Baujuwel gerettet (Essay)#
Text und Bilder von
Freundlicherweise zur Verfügung gestellt von
ISG Magazin Heft 2 / 2008 (Internationales Städteforum Graz)
Viele kennen die Marienwallfahrtskirche von Straßengel nördlich von Graz. Sie steht auf einem schmalen Felsrücken hoch über dem hier breiten Murtal südlich von Gratkorn und Gratwein. Sie ist bei Nacht gut angestrahlt und für Bahnreisende und Autobahnbenutzer ein markantes Merkzeichen in der Landschaft mit ihrem auffälligen und für die Gotik typischen, steilen durchbrochenen Steindach.#
Zum Ensemble der gotischen Kirche gehören auch der Pfarrhof, die Taverne und das "Neugebäude", auch Prälatenhaus oder Sommerprälatur genannt. Die Bauten sind von einer im Südosten noch gut erhaltenen hohen Wehrmauer mit Schießscharten eng umschlossen. Neben dem dortigen Tor gibt es noch ein zweites Tor im Nordwesten neben dem heutigen Prälatenhaus.
Das Objekt fällt bereits von Weitem durch seine dreigeschossigen Arkaden auf und wurde früher als Sommersitz und Altersbleibe für die Äbte von Stift Rein genutzt. Dank seiner exponierten Lage ist der Bau auch im Sommer immer von frischer Luft umspült, man hat von hier einen unglaublichen Panoramablick in alle Richtungen. Seit 1919 war das Objekt fremd vermietet, es wurde fast nichts investiert, und ab 1992 stand das Prälatenhaus leer und verfiel zusehends. Wild wuchernder Efeu hatte das Bauwerk fest im Griff und senkte seine Wurzeln tief in das Mauerwerk.
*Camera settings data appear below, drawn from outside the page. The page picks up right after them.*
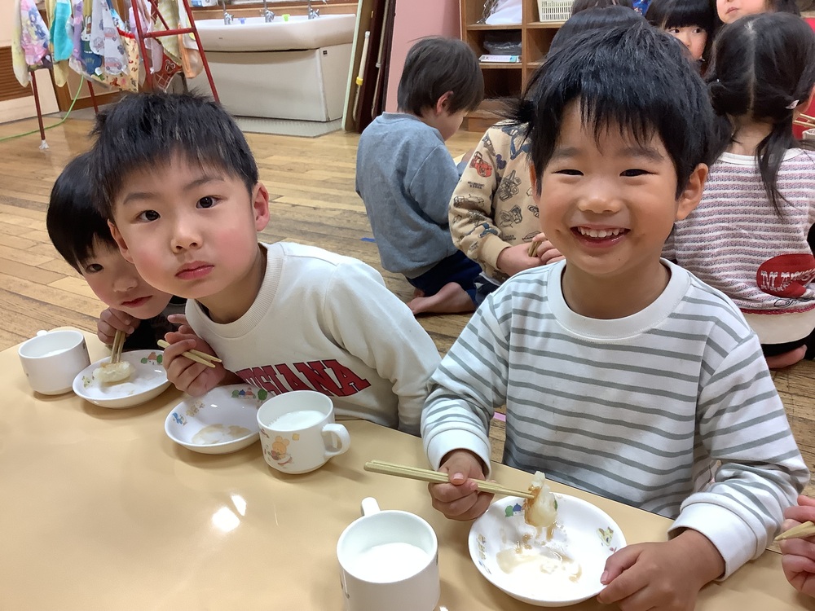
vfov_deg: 45.4
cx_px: 408
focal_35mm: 31
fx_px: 730
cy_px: 306
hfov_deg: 58.4
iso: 160
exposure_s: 1/60
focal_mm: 3.3
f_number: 2.4
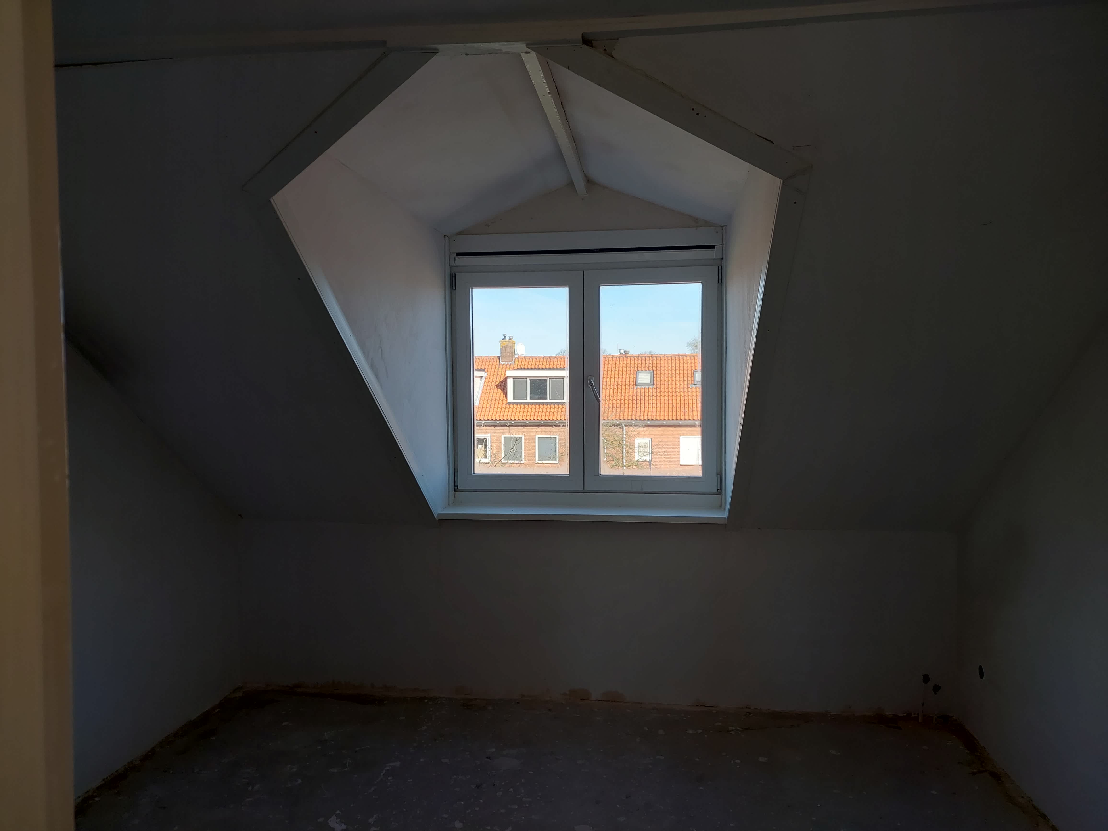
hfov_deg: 71.6
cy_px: 416
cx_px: 554
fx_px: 768
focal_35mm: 24
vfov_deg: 56.8
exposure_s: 1/296
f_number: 1.8
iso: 40
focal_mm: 5.2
Durchfeuchtungen von Dach, Decken und Wänden und destabilisierte Mauern waren die Folge.
Seit 2000 ist das Prälatenhaus im Besitz der Familie Brunhilde und Manfred Meder. Aus Mitteln der neuen Besitzer, die als Fachleute die Restaurierung und Sanierung des Objektes zu ihrer Lebensaufgabe gemacht haben, des Eigentümers Stift Rein und des Steiermärkischen Revitalisierungsfonds in Begleitung durch das Bundesdenkmalamt wird seit 2000 das Objekt gesichert, saniert, wissenschaftlich untersucht und adaptiert.
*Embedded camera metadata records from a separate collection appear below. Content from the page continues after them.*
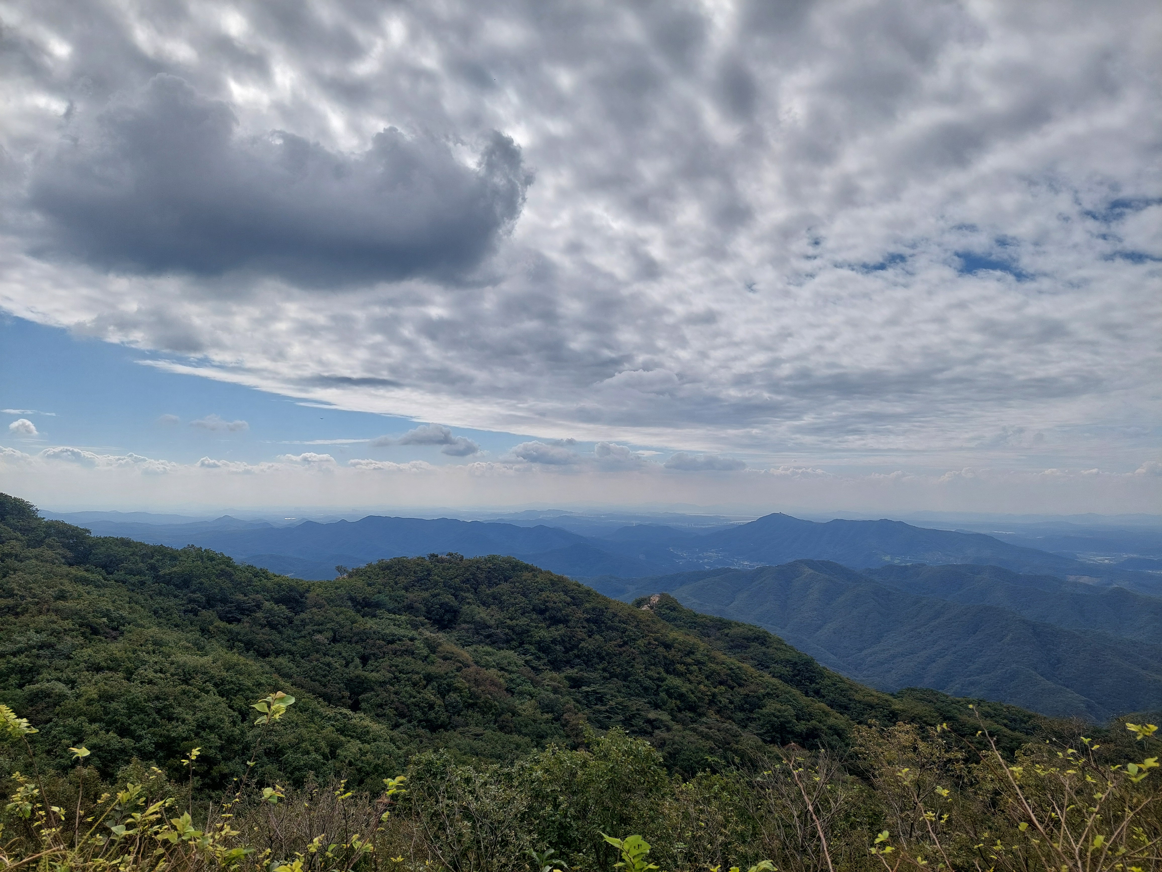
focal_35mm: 25
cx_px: 581
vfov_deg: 54.9
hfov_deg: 69.4
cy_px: 436
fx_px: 839
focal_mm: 5.23
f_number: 1.8
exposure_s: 1/3683
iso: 40
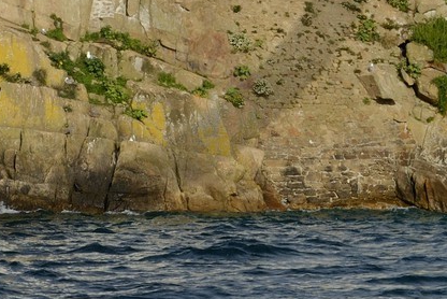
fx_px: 2957
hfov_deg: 8.6
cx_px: -32
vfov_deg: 5.7
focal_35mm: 238
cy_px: -208
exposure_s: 1/640
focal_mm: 62
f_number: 13
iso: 400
Die bauarchäologischen Forschungen haben interessante Neuigkeiten ergeben. Bisher galt 1684 als Errichtungsdatum. Nun weiß man, dass der Kernbereich des Hauses bereits in der Spätgotik entstand. In einer zweiten Bauphase im Frühbarock wurde das Objekt erweitert. Erst in der dritten Bauphase ab 1684 erhielt das Prälatenhaus sein heutiges Aussehen mit den markanten Arkaden (Horst Schweigert 2007:77-87, Schriften des Reiner Kreises Nr. 13). Die gotische Bauphase wird u.a. durch ein Segmentbogentor und ein kleines rektanguläres Fenster belegt, beide mit abgefasten Natursteingewänden. Die Sanierung wird noch viel Arbeit, Zeit und Geld brauchen; die ambitionierten Arbeiten sind in vollem Gang. Das wertvolle Baujuwel ist in guten Händen und für die nächsten Generationen gesichert.